--- START ---

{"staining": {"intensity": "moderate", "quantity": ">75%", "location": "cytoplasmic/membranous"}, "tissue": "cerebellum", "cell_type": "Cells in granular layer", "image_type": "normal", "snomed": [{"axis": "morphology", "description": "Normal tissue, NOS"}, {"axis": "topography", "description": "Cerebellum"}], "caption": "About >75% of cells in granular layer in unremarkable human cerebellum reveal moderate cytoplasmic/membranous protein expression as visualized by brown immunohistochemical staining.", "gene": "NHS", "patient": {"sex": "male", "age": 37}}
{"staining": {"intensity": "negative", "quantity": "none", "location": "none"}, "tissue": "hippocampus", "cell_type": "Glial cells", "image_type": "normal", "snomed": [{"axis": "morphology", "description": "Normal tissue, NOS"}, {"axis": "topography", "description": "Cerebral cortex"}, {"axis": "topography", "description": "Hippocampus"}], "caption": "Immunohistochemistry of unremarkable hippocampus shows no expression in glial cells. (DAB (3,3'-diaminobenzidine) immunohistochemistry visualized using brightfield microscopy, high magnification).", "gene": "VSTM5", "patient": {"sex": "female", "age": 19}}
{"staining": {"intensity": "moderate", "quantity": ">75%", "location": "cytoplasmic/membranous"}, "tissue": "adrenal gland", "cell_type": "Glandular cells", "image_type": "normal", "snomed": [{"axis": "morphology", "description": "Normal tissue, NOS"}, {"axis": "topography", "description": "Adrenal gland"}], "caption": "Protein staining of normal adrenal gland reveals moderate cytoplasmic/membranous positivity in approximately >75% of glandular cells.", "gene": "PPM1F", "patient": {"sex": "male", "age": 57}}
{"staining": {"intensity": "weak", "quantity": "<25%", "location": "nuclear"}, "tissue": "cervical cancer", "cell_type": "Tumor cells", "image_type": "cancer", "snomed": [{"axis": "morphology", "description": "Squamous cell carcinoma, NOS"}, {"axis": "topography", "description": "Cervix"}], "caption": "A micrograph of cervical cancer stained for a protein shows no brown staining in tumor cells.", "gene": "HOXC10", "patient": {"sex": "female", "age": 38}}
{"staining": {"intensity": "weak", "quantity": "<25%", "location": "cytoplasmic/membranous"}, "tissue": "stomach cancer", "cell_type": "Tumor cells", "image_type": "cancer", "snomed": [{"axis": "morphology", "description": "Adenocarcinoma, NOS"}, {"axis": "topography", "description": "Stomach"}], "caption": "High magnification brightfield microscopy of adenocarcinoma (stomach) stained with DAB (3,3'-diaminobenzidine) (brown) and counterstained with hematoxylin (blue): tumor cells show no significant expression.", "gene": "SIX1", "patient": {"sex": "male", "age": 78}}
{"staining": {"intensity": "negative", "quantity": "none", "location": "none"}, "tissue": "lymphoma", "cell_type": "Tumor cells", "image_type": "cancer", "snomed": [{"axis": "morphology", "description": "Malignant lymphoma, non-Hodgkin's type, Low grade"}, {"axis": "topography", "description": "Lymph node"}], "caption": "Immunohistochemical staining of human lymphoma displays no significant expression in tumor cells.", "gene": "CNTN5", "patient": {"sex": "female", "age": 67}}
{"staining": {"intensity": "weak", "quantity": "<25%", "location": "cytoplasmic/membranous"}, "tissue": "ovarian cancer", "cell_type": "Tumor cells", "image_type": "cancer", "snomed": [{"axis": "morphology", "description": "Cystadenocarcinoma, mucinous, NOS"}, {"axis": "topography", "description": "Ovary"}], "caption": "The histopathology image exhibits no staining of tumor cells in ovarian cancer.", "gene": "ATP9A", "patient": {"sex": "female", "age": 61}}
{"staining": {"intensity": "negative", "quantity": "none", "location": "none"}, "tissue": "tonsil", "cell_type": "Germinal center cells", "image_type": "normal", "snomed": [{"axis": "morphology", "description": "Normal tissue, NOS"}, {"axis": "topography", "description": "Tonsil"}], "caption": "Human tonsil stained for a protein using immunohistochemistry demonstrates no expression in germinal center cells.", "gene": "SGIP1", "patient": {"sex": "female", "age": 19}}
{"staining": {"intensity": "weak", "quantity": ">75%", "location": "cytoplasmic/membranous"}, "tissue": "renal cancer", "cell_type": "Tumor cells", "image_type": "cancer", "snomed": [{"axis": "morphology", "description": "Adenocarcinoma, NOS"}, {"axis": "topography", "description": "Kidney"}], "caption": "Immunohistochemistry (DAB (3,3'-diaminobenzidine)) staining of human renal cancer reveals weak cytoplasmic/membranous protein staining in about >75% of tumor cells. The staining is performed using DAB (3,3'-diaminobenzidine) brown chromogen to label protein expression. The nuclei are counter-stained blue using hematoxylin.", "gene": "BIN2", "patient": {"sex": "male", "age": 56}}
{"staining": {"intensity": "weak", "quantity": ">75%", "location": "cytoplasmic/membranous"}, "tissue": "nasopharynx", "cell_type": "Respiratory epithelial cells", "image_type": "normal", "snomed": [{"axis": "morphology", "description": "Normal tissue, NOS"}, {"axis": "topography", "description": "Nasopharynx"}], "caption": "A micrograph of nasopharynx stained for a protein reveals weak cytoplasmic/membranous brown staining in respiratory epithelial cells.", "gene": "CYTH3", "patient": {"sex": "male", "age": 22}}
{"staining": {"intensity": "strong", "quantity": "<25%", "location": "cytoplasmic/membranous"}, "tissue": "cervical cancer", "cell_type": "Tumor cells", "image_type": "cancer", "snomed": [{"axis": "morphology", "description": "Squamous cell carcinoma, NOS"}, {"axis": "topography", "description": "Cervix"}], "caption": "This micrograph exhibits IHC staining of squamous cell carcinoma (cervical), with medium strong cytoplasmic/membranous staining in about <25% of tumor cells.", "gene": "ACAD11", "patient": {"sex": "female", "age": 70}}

--- END ---

# Description of the task
Within the listing above, the range opens at the line with "tonsil stained for" and closes at the line with "micrograph of nasopharynx". Reproduce exactly the lines of that range, including both ends.

# Reply to the task
{"staining": {"intensity": "negative", "quantity": "none", "location": "none"}, "tissue": "tonsil", "cell_type": "Germinal center cells", "image_type": "normal", "snomed": [{"axis": "morphology", "description": "Normal tissue, NOS"}, {"axis": "topography", "description": "Tonsil"}], "caption": "Human tonsil stained for a protein using immunohistochemistry demonstrates no expression in germinal center cells.", "gene": "SGIP1", "patient": {"sex": "female", "age": 19}}
{"staining": {"intensity": "weak", "quantity": ">75%", "location": "cytoplasmic/membranous"}, "tissue": "renal cancer", "cell_type": "Tumor cells", "image_type": "cancer", "snomed": [{"axis": "morphology", "description": "Adenocarcinoma, NOS"}, {"axis": "topography", "description": "Kidney"}], "caption": "Immunohistochemistry (DAB (3,3'-diaminobenzidine)) staining of human renal cancer reveals weak cytoplasmic/membranous protein staining in about >75% of tumor cells. The staining is performed using DAB (3,3'-diaminobenzidine) brown chromogen to label protein expression. The nuclei are counter-stained blue using hematoxylin.", "gene": "BIN2", "patient": {"sex": "male", "age": 56}}
{"staining": {"intensity": "weak", "quantity": ">75%", "location": "cytoplasmic/membranous"}, "tissue": "nasopharynx", "cell_type": "Respiratory epithelial cells", "image_type": "normal", "snomed": [{"axis": "morphology", "description": "Normal tissue, NOS"}, {"axis": "topography", "description": "Nasopharynx"}], "caption": "A micrograph of nasopharynx stained for a protein reveals weak cytoplasmic/membranous brown staining in respiratory epithelial cells.", "gene": "CYTH3", "patient": {"sex": "male", "age": 22}}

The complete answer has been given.